В сегменте, в котором мы работаем, это тоже есть, но в меньших пропорциях, особенно редко это встречается в коммерческом образовании. Оно может выжить только тогда, когда за него платит родитель или сам студент, а платят люди, только если образование нравится и приносит пользу. Поэтому такие компании готовы внедрять новое, более эффективное и экспериментальное. С другой стороны, у коммерческого образования есть свои пороки.
— Какие?
— У профессионального — одни, у школьного — другие. Но начнем с того, что оно просто очень дорогое. Окупать качественное коммерческое образование очень сложно, потому что его себестоимость высока. И дальше каждый выкручивается как может. У кого-то гигантский ценник, кто-то пытается получить гранты, которых у нас не очень много, кто-то делает просто плохое образование, потому что учащийся не всегда может отличить, нормально ли то, что ему дают.

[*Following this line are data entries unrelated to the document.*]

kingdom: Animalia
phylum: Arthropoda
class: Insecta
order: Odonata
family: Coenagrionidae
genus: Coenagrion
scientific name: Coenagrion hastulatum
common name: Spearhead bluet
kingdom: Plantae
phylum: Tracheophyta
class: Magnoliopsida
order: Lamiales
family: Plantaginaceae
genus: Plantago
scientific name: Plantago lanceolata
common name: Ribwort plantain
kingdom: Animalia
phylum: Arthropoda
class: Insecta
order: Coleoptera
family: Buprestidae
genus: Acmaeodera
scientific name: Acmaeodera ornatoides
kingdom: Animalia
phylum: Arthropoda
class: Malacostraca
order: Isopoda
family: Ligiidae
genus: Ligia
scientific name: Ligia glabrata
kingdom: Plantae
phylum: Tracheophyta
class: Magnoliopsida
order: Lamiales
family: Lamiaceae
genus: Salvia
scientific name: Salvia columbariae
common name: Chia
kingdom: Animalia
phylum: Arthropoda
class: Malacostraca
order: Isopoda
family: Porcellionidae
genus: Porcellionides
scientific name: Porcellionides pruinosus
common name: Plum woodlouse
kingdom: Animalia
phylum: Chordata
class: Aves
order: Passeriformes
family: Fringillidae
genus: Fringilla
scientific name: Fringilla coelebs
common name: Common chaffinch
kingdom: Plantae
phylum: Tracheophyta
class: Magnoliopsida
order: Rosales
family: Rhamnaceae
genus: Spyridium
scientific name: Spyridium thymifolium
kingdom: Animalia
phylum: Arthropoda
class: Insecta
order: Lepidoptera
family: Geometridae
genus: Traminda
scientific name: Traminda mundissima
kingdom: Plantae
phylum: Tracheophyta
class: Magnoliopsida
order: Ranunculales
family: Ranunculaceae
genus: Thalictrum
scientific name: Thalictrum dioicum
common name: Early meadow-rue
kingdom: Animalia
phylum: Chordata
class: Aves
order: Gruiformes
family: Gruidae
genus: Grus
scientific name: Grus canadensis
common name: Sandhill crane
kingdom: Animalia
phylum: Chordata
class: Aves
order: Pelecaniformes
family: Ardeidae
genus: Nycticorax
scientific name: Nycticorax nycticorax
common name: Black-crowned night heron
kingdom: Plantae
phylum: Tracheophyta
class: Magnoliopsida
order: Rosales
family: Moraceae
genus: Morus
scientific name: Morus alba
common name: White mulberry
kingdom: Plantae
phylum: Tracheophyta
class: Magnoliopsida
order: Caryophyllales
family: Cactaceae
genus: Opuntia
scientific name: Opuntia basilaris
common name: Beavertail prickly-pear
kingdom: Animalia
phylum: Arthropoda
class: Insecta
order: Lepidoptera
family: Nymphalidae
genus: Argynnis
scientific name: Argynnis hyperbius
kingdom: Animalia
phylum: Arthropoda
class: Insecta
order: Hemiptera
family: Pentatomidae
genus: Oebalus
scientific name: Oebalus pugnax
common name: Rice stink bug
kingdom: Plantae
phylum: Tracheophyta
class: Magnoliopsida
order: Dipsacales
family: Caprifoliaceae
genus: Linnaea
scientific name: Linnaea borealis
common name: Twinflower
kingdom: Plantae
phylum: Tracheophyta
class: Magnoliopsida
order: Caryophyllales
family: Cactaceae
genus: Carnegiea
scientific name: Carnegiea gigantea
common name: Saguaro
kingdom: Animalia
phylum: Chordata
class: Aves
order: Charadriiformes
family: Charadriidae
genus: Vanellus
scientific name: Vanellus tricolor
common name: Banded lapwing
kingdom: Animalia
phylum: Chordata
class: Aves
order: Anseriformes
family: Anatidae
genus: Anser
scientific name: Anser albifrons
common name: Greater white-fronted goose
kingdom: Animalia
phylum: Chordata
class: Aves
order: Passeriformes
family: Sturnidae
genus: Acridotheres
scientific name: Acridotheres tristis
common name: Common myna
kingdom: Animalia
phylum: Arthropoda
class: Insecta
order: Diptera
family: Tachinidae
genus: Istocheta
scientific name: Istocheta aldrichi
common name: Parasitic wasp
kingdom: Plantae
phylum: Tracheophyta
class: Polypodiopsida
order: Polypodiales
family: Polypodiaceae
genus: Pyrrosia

На примере других стран мы можем увидеть, как бывает развита поддержка в виде грантов от частных лиц или от государства, пожертвований от выпускников, потому что денег, которые студент платит за обучение, недостаточно, чтобы обеспечить качественное образование.
— Есть ли вообще смысл менять форматы обучения, когда в итоге все приходят к одному — сдаче ЕГЭ, типичных экзаменов в вузе?
— Вы говорите только об одной точки пути, а жизнь человека после ЕГЭ не заканчивается. Вернемся к теме, с которой мы начали: у нас нет системы непрерывного образования, она покрывает минимальный процент взрослых.
Люди сдали ЕГЭ, госэкзамены, а потом забыли всё это как страшный сон. Они уже не хотят возвращаться в систему дополнительного образования.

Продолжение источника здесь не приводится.